— Begin —

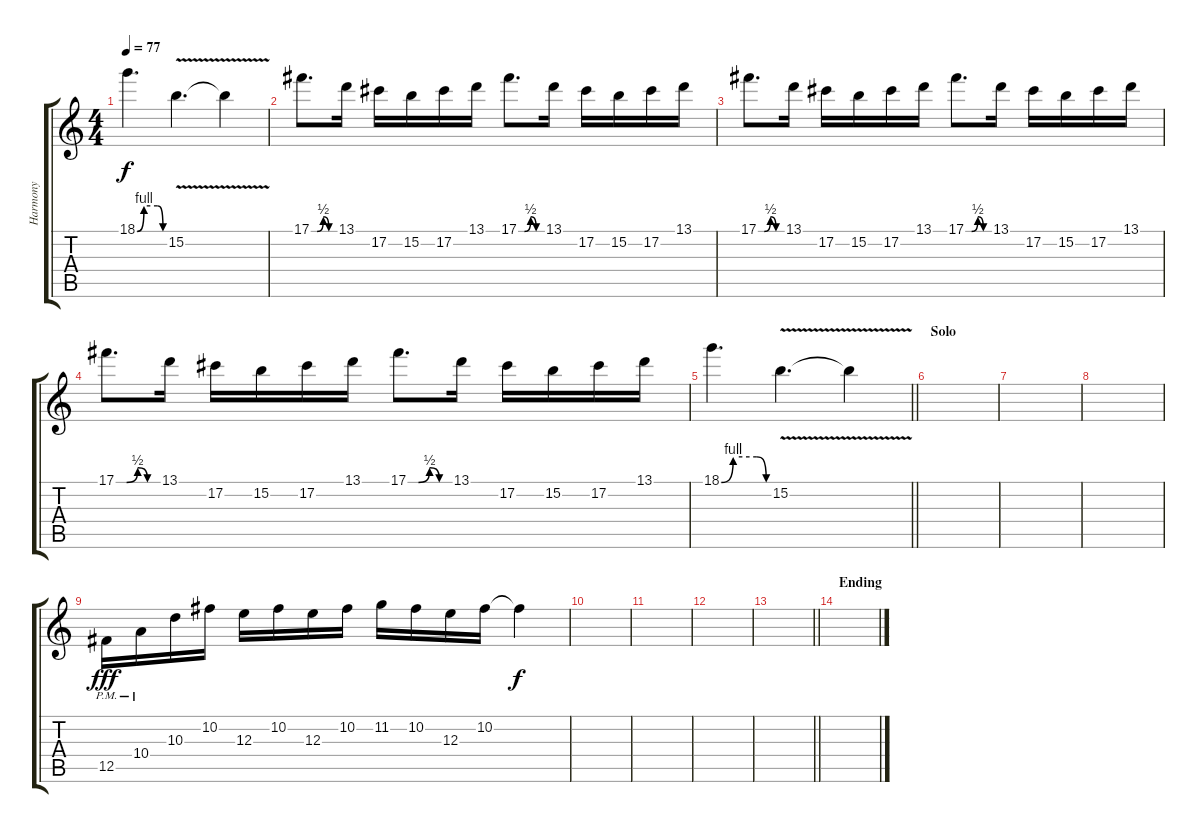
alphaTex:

\track ("Harmony" "Harmony") {instrument distortionguitar}
\staff {score tabs}
\tuning (Db4 Ab3 E3 B2 Gb2 B1) {hide}
\ts (4 4)
\tempo 77
\clef g2
\ks c
18.1{be (custom 0 0 15 4 45 4 57 0 60 0)}.4{d dy f} 15.2{v}.4{d} 15.2{t}.4 |
17.1{be (custom 0 0 15 0 31 2 45 0 60 0)}.8{d} 13.1.16 17.2.16 15.2.16 17.2.16 13.1.16 17.1{be (custom 0 0 15 0 31 2 45 0 60 0)}.8{d} 13.1.16 17.2.16 15.2.16 17.2.16 13.1.16 |
17.1{be (custom 0 0 15 0 31 2 45 0 60 0)}.8{d} 13.1.16 17.2.16 15.2.16 17.2.16 13.1.16 17.1{be (custom 0 0 15 0 31 2 45 0 60 0)}.8{d} 13.1.16 17.2.16 15.2.16 17.2.16 13.1.16 |
17.1{be (custom 0 0 15 0 31 2 45 0 60 0)}.8{d} 13.1.16 17.2.16 15.2.16 17.2.16 13.1.16 17.1{be (custom 0 0 15 0 31 2 45 0 60 0)}.8{d} 13.1.16 17.2.16 15.2.16 17.2.16 13.1.16 |
\barLineRight lightlight
18.1{be (custom 0 0 15 4 45 4 57 0 60 0)}.4{d} 15.2{v}.4{d} 15.2{t}.4 |
\section ("" "Solo")
|
|
|
12.5{pm}.16{dy fff} 10.4{pm}.16 10.3.16 10.2.16 12.3.16 10.2.16 12.3.16 10.2.16 11.2.16 10.2.16 12.3.16 10.2.16 10.2{t}.4{dy f} |
|
|
|
\barLineRight lightlight
|
\section ("" "Ending")
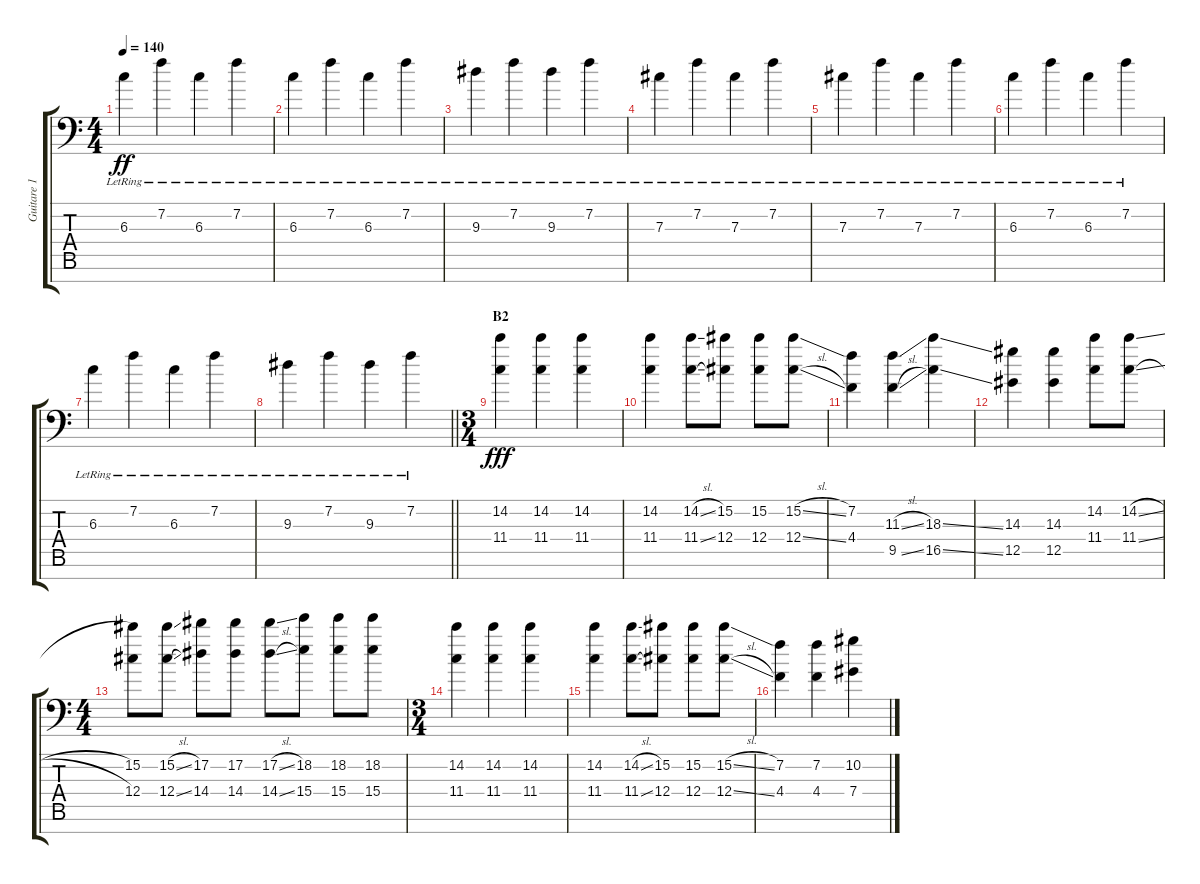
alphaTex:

\track ("Guitare 1" "Guitare 1") {instrument electricguitarjazz}
\staff {score tabs}
\tuning (Eb4 Bb3 Gb3 Db3 Ab2 Eb2 Bb1) {hide}
\ts (4 4)
\tempo 140
\clef f4
\ks c
6.3{lr}.4{dy ff} 7.2{lr}.4 6.3{lr}.4 7.2{lr}.4 |
6.3{lr}.4 7.2{lr}.4 6.3{lr}.4 7.2{lr}.4 |
9.3{lr}.4 7.2{lr}.4 9.3{lr}.4 7.2{lr}.4 |
7.3{lr}.4 7.2{lr}.4 7.3{lr}.4 7.2{lr}.4 |
7.3{lr}.4 7.2{lr}.4 7.3{lr}.4 7.2{lr}.4 |
6.3{lr}.4 7.2{lr}.4 6.3{lr}.4 7.2{lr}.4 |
6.3{lr}.4 7.2{lr}.4 6.3{lr}.4 7.2{lr}.4 |
\barLineRight lightlight
9.3{lr}.4 7.2{lr}.4 9.3{lr}.4 7.2{lr}.4 |
\ts (3 4)
\section ("" "B2")
(14.2 11.4).4{dy fff volume 16 instrument distortionguitar} (14.2 11.4).4 (14.2 11.4).4 |
(14.2 11.4).4 (14.2{sl} 11.4{sl}).8 (15.2 12.4).8 (15.2 12.4).8 (15.2{sl} 12.4{sl}).8 |
(7.2 4.4).4 (11.3{sl} 9.5{sl}).4 (18.3{ss} 16.5{ss}).4 |
(14.3 12.5).4 (14.3 12.5).4 (14.2 11.4).8 (14.2{sl} 11.4{sl}).8 |
\ts (4 4)
(15.2 12.4).8 (15.2{sl} 12.4{sl}).8 (17.2 14.4).8 (17.2 14.4).8 (17.2{sl} 14.4{sl}).8 (18.2 15.4).8 (18.2 15.4).8 (18.2 15.4).8 |
\ts (3 4)
(14.2 11.4).4 (14.2 11.4).4 (14.2 11.4).4 |
(14.2 11.4).4 (14.2{sl} 11.4{sl}).8 (15.2 12.4).8 (15.2 12.4).8 (15.2{sl} 12.4{sl}).8 |
(7.2 4.4).4 (7.2 4.4).4 (10.2 7.4).4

— End —

**The request:** Pick out every line in the rows above that contains the string "hide", and copy each one in full.

**Response to this task:**
\tuning (Db4 Ab3 E3 B2 Gb2 B1) {hide}
\tuning (Eb4 Bb3 Gb3 Db3 Ab2 Eb2 Bb1) {hide}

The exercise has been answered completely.